**Your objective**. Which lines of the entries contain the word "size"? Please list them.

**Source information**.
◇ ◇ ◇

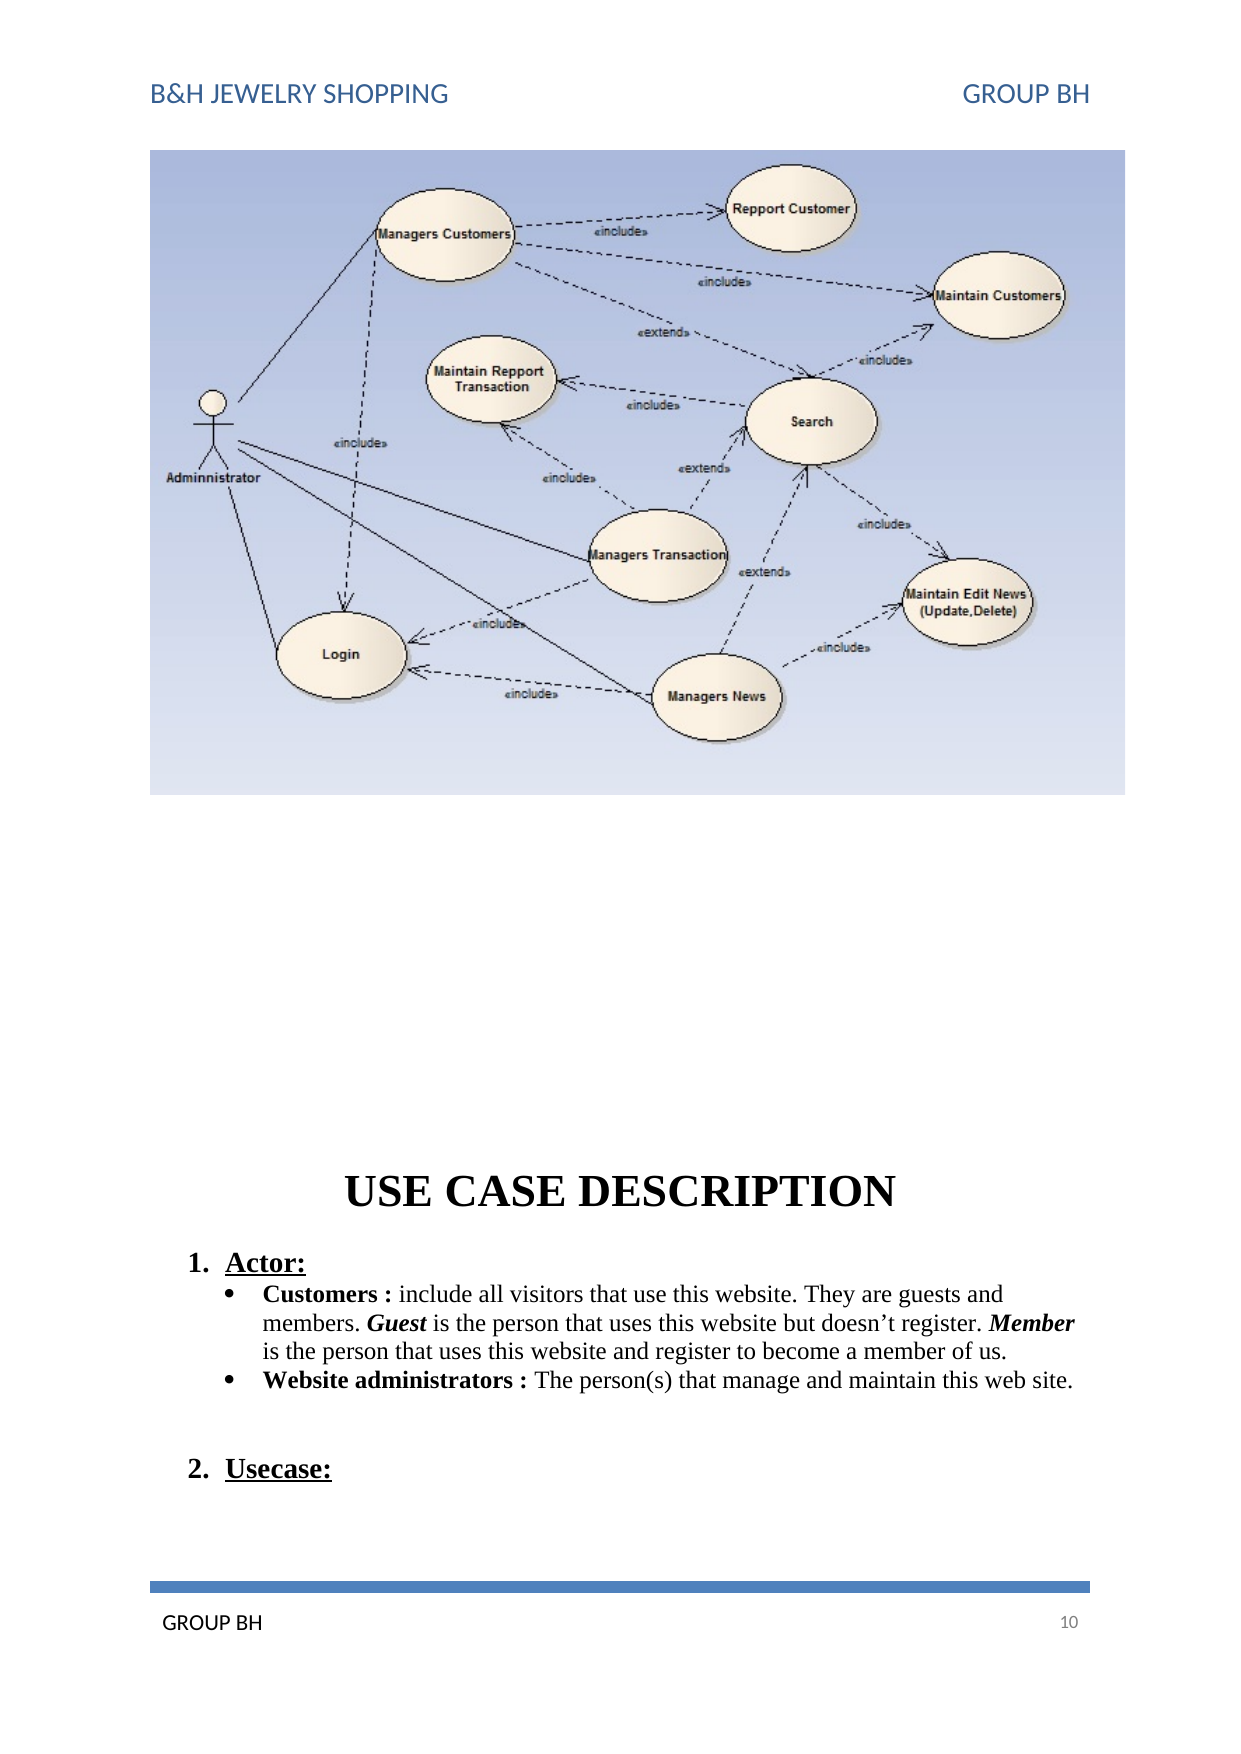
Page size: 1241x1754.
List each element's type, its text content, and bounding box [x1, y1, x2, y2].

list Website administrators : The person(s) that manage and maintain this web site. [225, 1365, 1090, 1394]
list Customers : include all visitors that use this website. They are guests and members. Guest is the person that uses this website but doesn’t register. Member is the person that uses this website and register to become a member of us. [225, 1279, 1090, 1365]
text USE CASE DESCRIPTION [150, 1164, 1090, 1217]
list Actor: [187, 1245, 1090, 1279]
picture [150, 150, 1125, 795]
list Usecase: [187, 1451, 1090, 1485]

◇ ◇ ◇

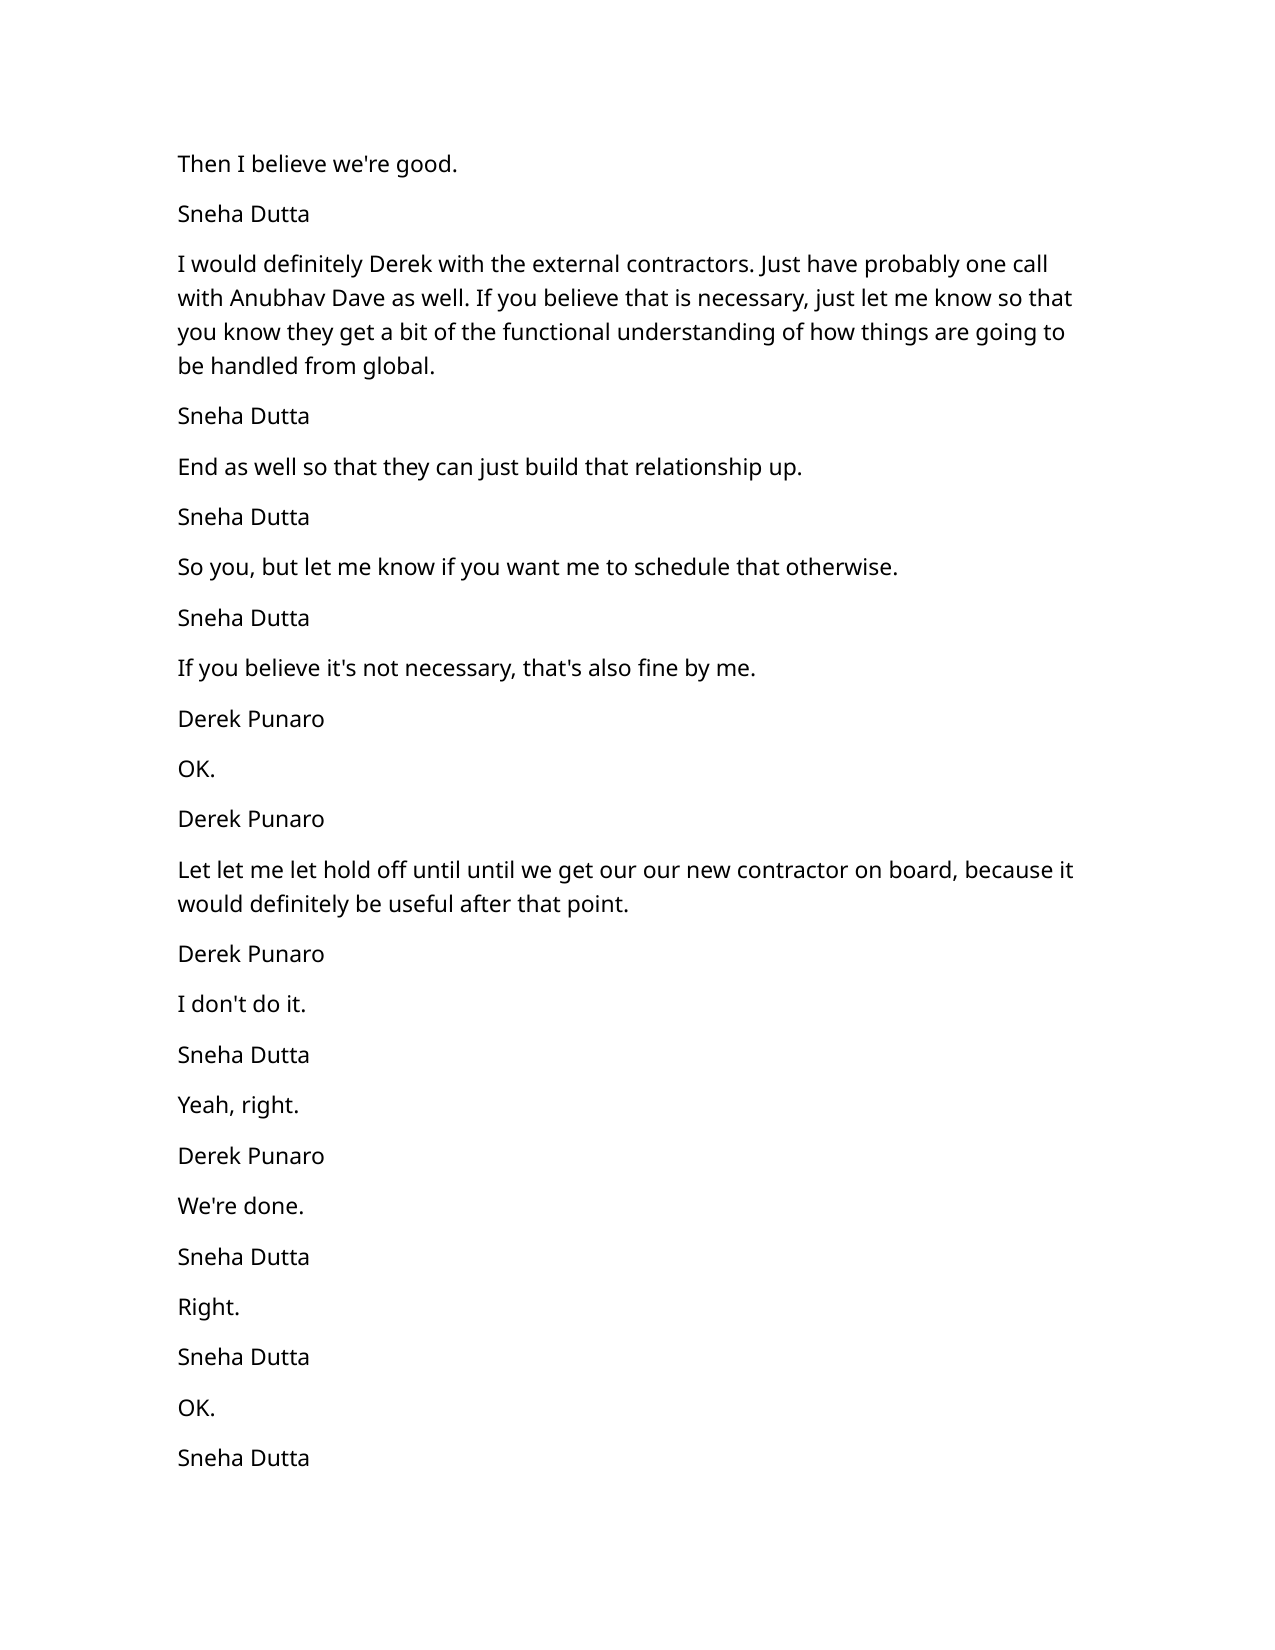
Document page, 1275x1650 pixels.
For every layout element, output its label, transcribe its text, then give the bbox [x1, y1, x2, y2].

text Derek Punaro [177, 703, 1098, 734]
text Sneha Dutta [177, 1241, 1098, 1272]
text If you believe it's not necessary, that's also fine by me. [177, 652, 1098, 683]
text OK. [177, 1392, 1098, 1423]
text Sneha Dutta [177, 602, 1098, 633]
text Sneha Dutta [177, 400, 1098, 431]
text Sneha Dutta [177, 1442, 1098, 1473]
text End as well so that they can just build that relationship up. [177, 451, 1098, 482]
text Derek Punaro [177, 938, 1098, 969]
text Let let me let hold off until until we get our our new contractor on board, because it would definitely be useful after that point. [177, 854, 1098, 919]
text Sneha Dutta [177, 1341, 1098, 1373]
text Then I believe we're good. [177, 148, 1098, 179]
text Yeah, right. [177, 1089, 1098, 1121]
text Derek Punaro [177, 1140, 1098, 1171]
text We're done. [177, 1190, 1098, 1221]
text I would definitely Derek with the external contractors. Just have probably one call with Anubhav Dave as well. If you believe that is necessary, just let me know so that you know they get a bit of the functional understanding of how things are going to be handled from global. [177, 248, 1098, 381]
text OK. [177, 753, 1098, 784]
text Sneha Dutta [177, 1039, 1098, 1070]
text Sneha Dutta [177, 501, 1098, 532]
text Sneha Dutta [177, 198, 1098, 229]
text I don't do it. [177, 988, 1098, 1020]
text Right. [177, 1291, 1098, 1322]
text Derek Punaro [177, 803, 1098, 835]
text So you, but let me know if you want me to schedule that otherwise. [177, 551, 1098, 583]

◇ ◇ ◇

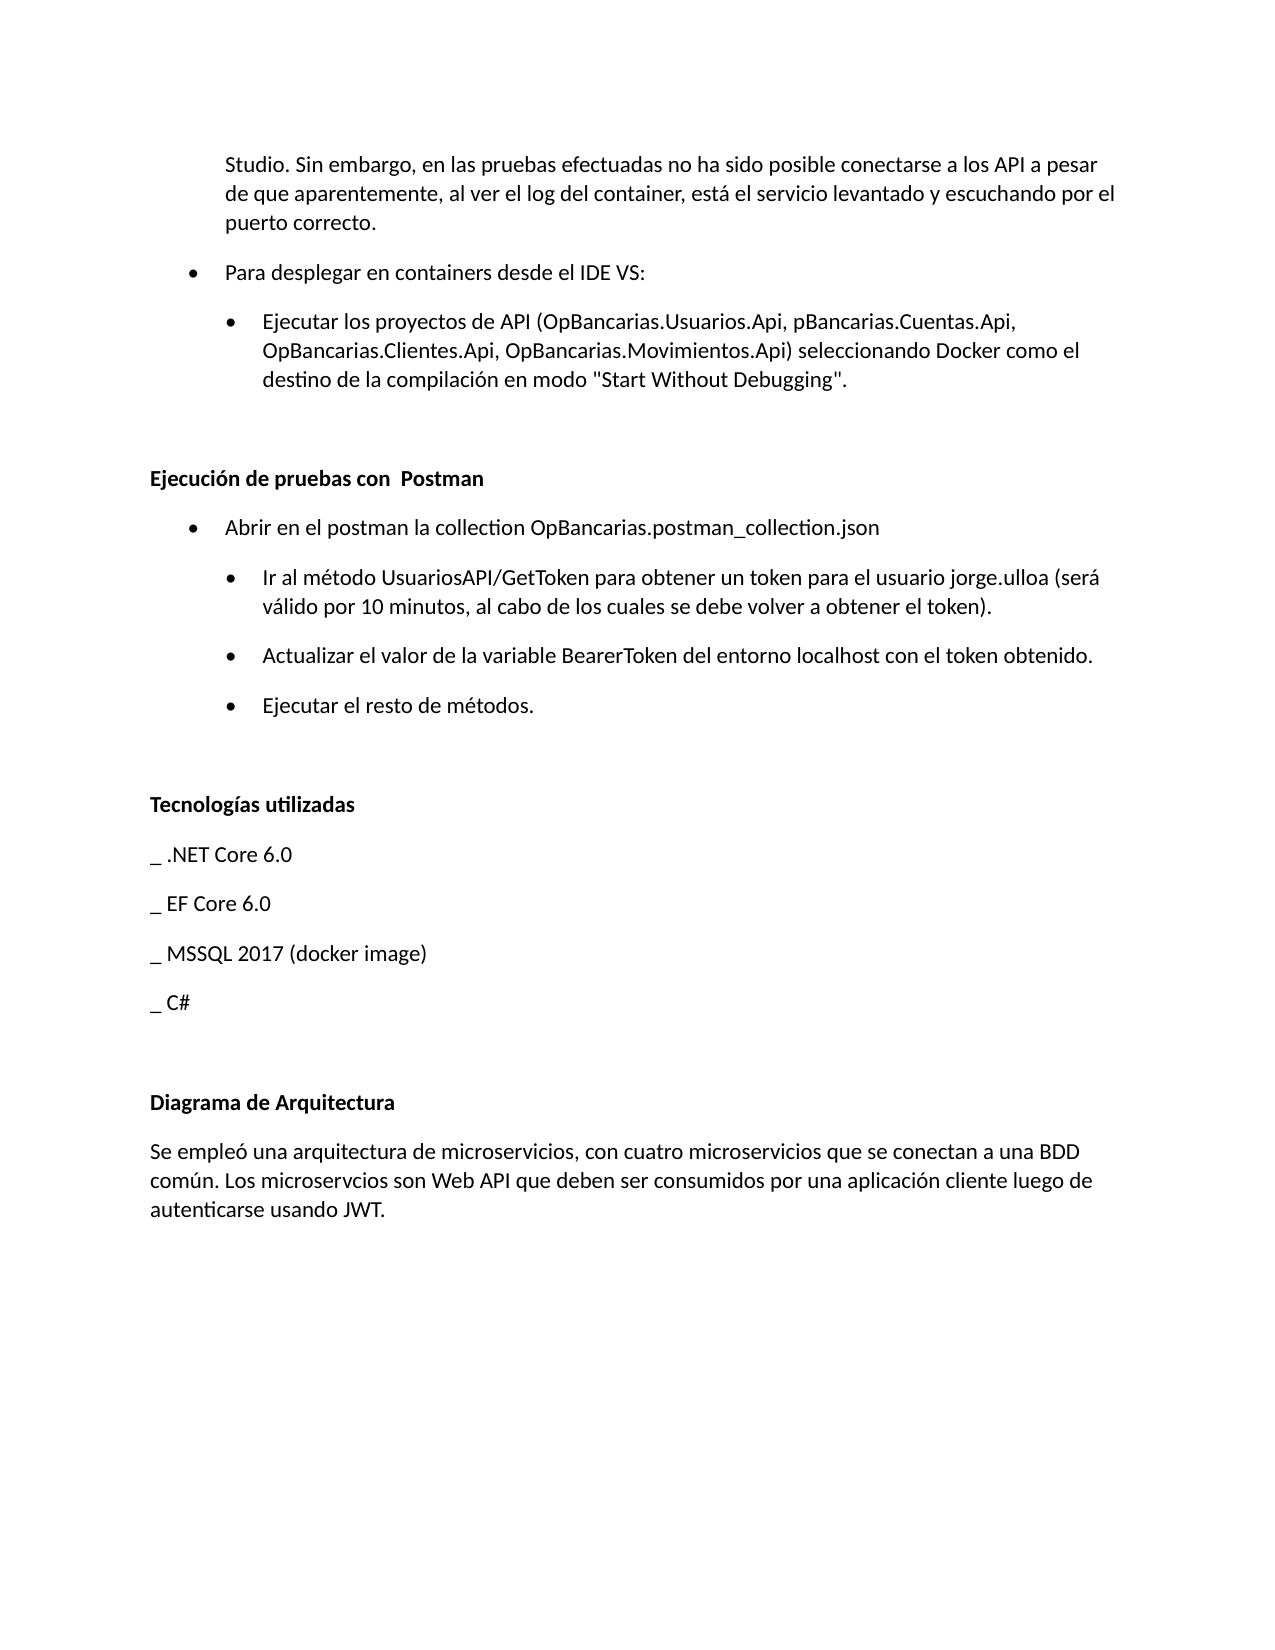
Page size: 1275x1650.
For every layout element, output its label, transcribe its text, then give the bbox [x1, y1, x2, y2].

◇ ◇ ◇

**Response to the task**.
Page size: 1241x1754.
Page size: 1275x1650.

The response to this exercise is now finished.